*DIRECTIONS*: Given the listing that follows, report all lines in which the string "care" occurs.

*GIVEN ENTRIES*:

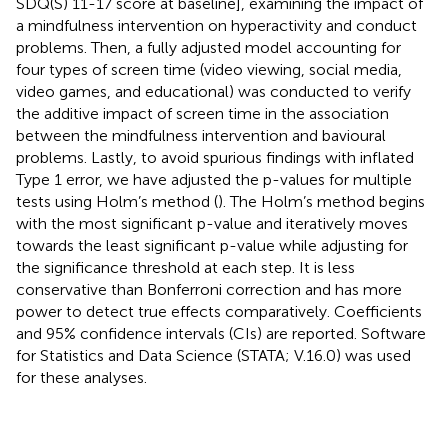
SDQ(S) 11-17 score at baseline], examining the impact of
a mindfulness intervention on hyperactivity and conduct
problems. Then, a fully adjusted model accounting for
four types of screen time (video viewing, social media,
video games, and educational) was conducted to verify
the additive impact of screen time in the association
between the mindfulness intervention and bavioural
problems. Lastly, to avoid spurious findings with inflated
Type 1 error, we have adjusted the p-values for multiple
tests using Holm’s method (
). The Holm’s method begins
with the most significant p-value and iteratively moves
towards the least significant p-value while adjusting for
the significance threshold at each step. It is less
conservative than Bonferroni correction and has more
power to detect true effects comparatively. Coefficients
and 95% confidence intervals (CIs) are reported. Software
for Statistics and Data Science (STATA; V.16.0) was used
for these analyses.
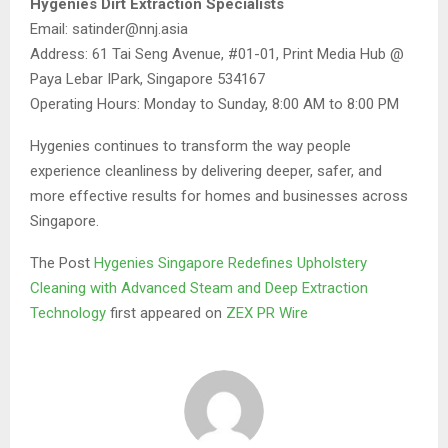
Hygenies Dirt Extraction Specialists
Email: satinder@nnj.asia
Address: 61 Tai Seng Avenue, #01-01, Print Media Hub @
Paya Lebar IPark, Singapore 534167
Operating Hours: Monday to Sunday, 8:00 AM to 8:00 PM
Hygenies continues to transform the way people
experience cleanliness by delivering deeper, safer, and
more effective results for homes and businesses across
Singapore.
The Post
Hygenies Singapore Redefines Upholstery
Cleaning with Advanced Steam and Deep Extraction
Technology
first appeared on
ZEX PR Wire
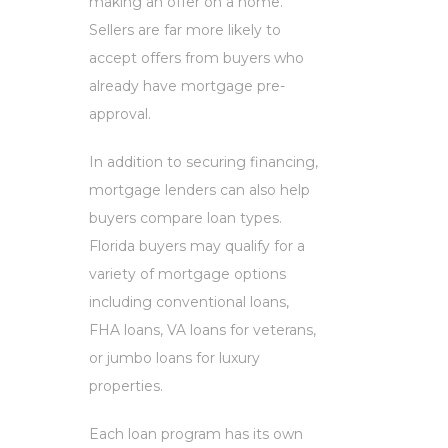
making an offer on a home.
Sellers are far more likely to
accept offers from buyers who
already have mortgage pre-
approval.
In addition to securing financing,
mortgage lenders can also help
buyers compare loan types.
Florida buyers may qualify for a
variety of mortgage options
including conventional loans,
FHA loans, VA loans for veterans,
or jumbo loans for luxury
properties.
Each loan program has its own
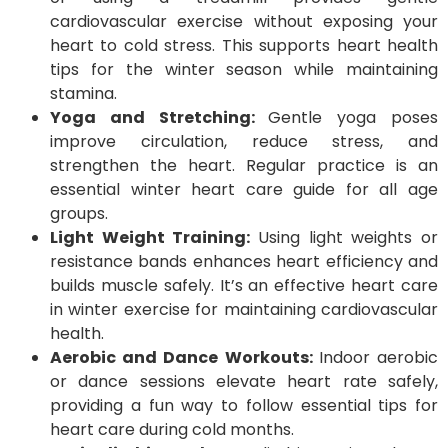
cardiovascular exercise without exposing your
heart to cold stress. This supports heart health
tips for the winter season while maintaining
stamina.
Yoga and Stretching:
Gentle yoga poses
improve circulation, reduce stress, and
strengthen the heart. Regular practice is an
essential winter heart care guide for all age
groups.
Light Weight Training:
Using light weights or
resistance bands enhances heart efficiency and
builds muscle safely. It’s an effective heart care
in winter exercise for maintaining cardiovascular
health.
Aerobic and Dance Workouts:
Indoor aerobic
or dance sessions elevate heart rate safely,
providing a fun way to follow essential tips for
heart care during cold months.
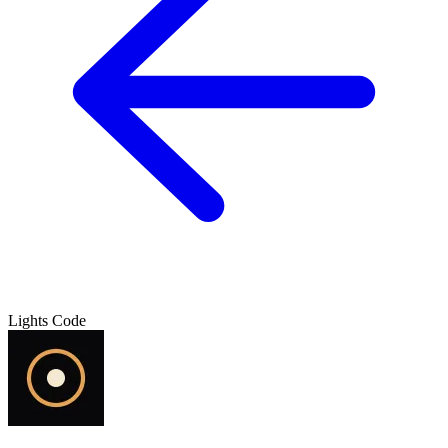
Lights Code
==
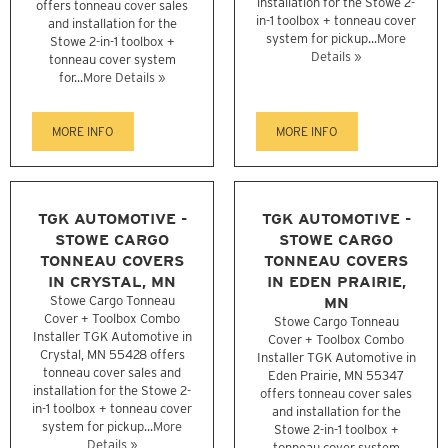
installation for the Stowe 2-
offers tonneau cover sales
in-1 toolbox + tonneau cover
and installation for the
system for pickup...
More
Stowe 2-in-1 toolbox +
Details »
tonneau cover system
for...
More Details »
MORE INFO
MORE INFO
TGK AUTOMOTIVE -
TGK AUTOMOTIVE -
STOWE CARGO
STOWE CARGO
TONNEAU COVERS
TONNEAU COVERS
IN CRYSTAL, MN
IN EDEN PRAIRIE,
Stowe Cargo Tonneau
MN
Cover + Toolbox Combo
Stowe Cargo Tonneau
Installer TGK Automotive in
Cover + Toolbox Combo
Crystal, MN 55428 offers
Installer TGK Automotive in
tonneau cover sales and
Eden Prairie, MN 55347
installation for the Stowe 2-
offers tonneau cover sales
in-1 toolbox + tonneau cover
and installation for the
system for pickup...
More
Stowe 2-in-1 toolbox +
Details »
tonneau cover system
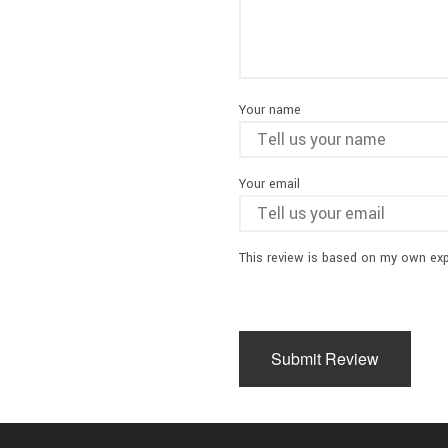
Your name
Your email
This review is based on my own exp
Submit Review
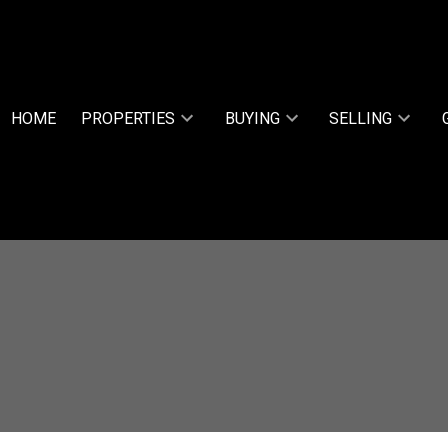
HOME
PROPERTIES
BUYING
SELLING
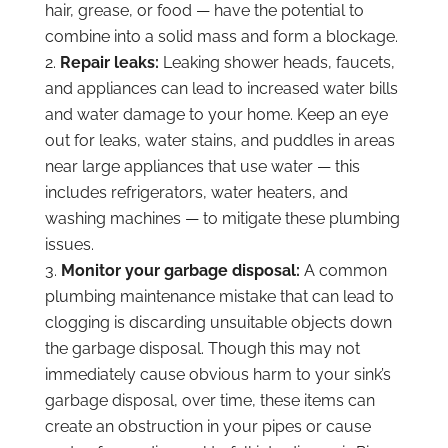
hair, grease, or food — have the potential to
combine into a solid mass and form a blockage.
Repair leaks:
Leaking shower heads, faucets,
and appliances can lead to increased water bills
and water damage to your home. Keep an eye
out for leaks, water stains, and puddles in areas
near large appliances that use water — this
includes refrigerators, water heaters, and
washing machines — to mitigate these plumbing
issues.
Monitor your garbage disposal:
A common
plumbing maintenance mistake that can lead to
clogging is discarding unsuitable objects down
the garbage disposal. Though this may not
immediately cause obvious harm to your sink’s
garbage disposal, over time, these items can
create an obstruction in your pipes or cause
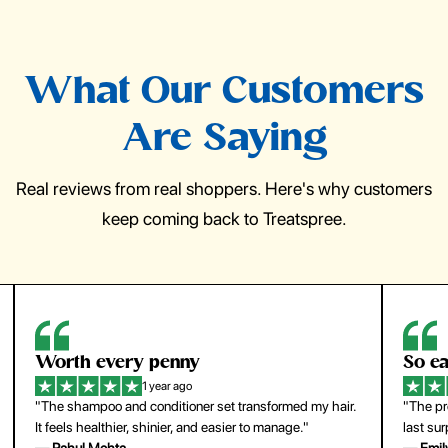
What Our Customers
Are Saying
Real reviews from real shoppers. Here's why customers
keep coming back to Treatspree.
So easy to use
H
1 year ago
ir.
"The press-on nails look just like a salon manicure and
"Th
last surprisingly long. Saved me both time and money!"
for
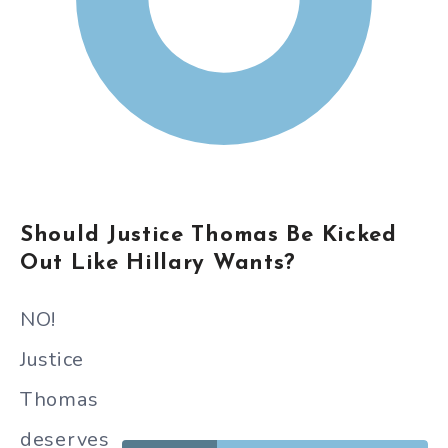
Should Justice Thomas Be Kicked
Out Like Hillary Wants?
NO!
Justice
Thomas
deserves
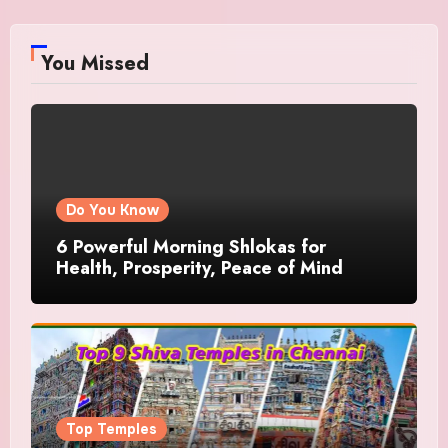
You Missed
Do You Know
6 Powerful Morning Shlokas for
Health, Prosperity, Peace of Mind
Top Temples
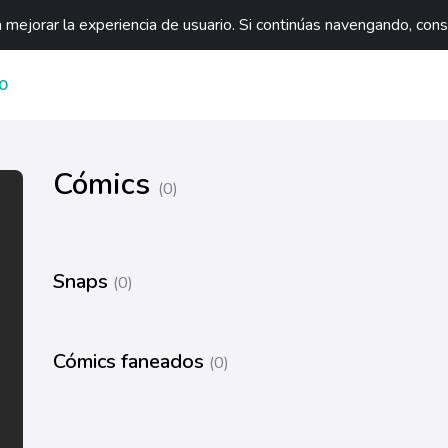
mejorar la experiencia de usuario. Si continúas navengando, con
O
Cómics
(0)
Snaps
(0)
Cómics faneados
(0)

*PROBLEM SOLUTION*:
essential winter heart care guide for all age
builds muscle safely. It’s an effective heart care
heart care during cold months.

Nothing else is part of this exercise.